A few weeks ago, I had a play with this exact example of the 38UC99 hooked up via an AMD RX 480 and there was no noticeable judder at 75Hz and indeed I was able to confirm that the FreeSync feature also worked flawlessly and without that nasty ghosting nonsense that blighted early panels that supported AMD's adaptive sync tech. So that all works, but your access to it is limited by your GPU choice.

FreeSync works fine with AMD cards, but the 75Hz refresh feature is also AMD-bound

Another aspect I'm not totally convinced by is the panel response. The bumpf makes impressive claims around sub-1ms performance. But despite jiggling with the response options and the global gaming presets, it never looks as responsive as that.

Again, the fine detail of the official panel spec quotes 14ms / 5ms, the latter being the fairly meaningless metric that measures how long it takes the panel to switch from one tone of grey to another fairly similar tone of grey. Put another way, the inherent response of the panel is relatively ordinary and there's only so much you can do to wake that up by blasting it with current à la pixel overdrive features.

It ain't perfect, but it can still look pretty glorious

Of course, the 38UC99 still has a lot going for it.
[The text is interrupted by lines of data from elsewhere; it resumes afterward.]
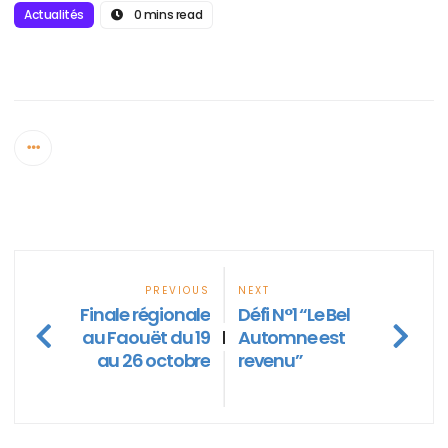
Actualités
0 mins read
PREVIOUS
NEXT
Finale régionale
Défi N°1 “Le Bel
au Faouët du 19
Automne est
|
au 26 octobre
revenu”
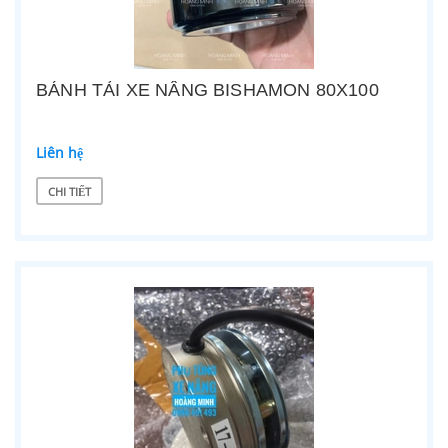
BÁNH TẢI XE NÂNG BISHAMON 80X100
Liên hệ
CHI TIẾT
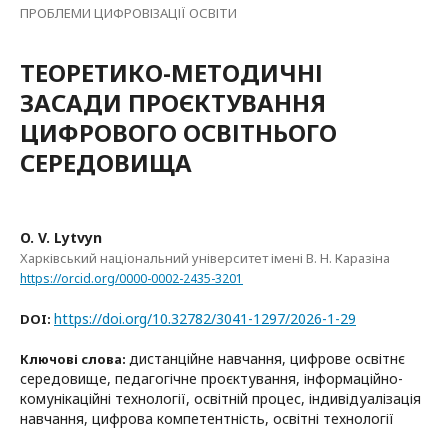
ПРОБЛЕМИ ЦИФРОВІЗАЦІЇ ОСВІТИ
ТЕОРЕТИКО-МЕТОДИЧНІ
ЗАСАДИ ПРОЄКТУВАННЯ
ЦИФРОВОГО ОСВІТНЬОГО
СЕРЕДОВИЩА
O. V. Lytvyn
Харківський національний університет імені В. Н. Каразіна
https://orcid.org/0000-0002-2435-3201
https://doi.org/10.32782/3041-1297/2026-1-29
DOI:
дистанційне навчання, цифрове освітнє
Ключові слова:
середовище, педагогічне проєктування, інформаційно-
комунікаційні технології, освітній процес, індивідуалізація
навчання, цифрова компетентність, освітні технології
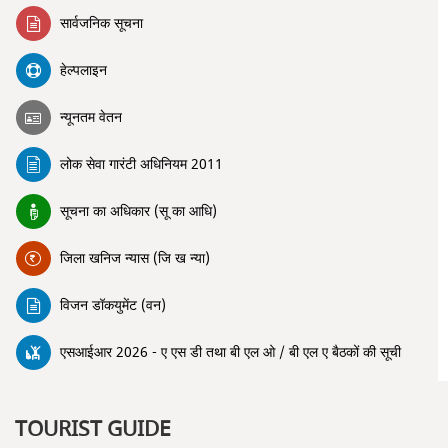
सार्वजनिक सूचना
हेल्पलाइन
न्यूनतम वेतन
लोक सेवा गारंटी अधिनियम 2011
सूचना का अधिकार (सू का आधि)
जिला खनिज न्यास (जि ख न्या)
विजन डॉकयुमेंट (वन)
एसआईआर 2026 - ए एस डी तथा बी एल ओ / बी एल ए बैठकों की सूची
TOURIST GUIDE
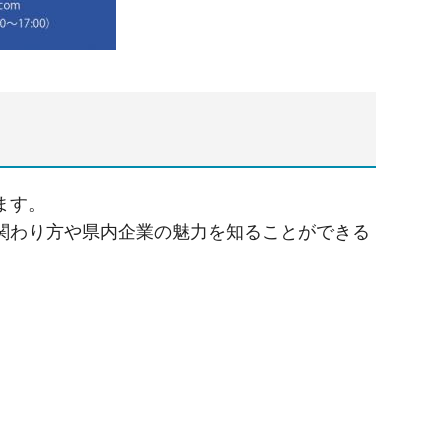
ます。
関わり方や県内企業の魅力を知ることができる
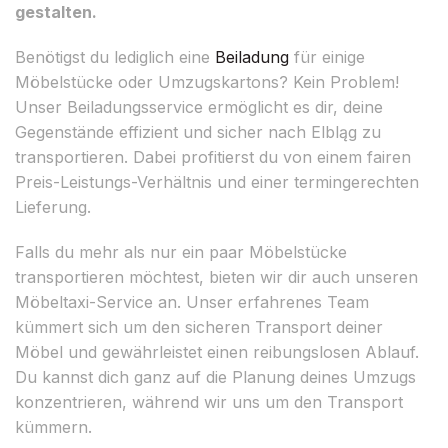
gestalten.
Benötigst du lediglich eine
Beiladung
für einige
Möbelstücke oder Umzugskartons? Kein Problem!
Unser Beiladungsservice ermöglicht es dir, deine
Gegenstände effizient und sicher nach Elbląg zu
transportieren. Dabei profitierst du von einem fairen
Preis-Leistungs-Verhältnis und einer termingerechten
Lieferung.
Falls du mehr als nur ein paar Möbelstücke
transportieren möchtest, bieten wir dir auch unseren
Möbeltaxi-Service an. Unser erfahrenes Team
kümmert sich um den sicheren Transport deiner
Möbel und gewährleistet einen reibungslosen Ablauf.
Du kannst dich ganz auf die Planung deines Umzugs
konzentrieren, während wir uns um den Transport
kümmern.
If I hadn't seen the very latest quantum dot and HDR panels, I'd probably think the basic image quality was pretty nice. And the visuals are fairly mega in games despite the shortcomings. It really is a pleasure to lord it over a Total War battlefield, to combine a such a broad overview of proceedings with so much local fine detail, to have the numerous menus and tools nevertheless encroach so little into the visual spectacle.
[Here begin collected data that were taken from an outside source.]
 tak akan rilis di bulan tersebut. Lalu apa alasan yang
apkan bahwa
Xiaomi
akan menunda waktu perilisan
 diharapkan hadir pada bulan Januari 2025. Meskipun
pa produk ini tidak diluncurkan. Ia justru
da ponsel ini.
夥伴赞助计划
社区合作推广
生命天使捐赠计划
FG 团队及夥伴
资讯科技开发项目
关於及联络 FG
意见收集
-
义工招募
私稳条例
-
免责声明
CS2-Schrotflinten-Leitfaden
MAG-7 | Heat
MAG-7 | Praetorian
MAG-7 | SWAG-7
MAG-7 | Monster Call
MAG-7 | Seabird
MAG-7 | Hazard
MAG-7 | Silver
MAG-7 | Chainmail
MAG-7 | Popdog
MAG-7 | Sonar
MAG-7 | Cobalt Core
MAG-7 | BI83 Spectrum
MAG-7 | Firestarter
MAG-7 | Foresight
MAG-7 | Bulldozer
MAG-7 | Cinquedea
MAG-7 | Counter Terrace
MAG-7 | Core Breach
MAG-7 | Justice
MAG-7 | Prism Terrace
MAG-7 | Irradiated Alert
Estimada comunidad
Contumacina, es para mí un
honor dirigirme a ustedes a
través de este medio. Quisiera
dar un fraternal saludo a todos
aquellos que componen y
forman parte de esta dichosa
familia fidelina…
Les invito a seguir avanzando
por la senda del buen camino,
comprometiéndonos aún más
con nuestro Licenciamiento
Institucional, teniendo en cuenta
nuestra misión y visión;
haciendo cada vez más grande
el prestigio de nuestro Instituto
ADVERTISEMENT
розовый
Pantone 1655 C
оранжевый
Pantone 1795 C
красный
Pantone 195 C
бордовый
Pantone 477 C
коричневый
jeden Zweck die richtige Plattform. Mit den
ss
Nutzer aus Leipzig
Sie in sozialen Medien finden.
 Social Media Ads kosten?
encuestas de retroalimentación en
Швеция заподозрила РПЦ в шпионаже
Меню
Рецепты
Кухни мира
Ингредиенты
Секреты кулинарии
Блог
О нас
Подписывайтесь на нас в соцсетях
The extra pixels over 34-inch 21:9 screens are welcome, too, in terms of desktop space. Likewise, it's nice to be able to view the full glory of 21:9 4K movies, which undeniably look pretty stellar thanks to the combination of pixel count, large proportions and super-slim bezel. Don't get me wrong, I could live with this screen's shortcomings. It's bloody nice. Just not at anything like this much money.

To be frank, if I was a graphics pro I'd also be less than wowed. I'd expect native 10-bit colour and probably quantum dot tech and even broader colour space support. And a bit more visual clout.

21:9 movies look fugging fantastic, too

But that's by the by. The lesson here, I think, is not to make too many assumptions about a screen based on its specs or broader provenance. I was pretty sure this thing was going to be spectacular. I was had a feeling the IPS panel itself was going to be one of the best I'd ever seen in terms of colour production and I thought that LG had clearly given the thing some thought as a device for gamers thanks to the FreeSync, 75Hz and so-called 1ms capabilities.

It probably had. But that didn't prevent it missing the target a bit with the 38UC99. So try before you buy, or at the very least do your due diligence and dig out some reliable third party resources. Otherwise you might just buy yourself some disappointment.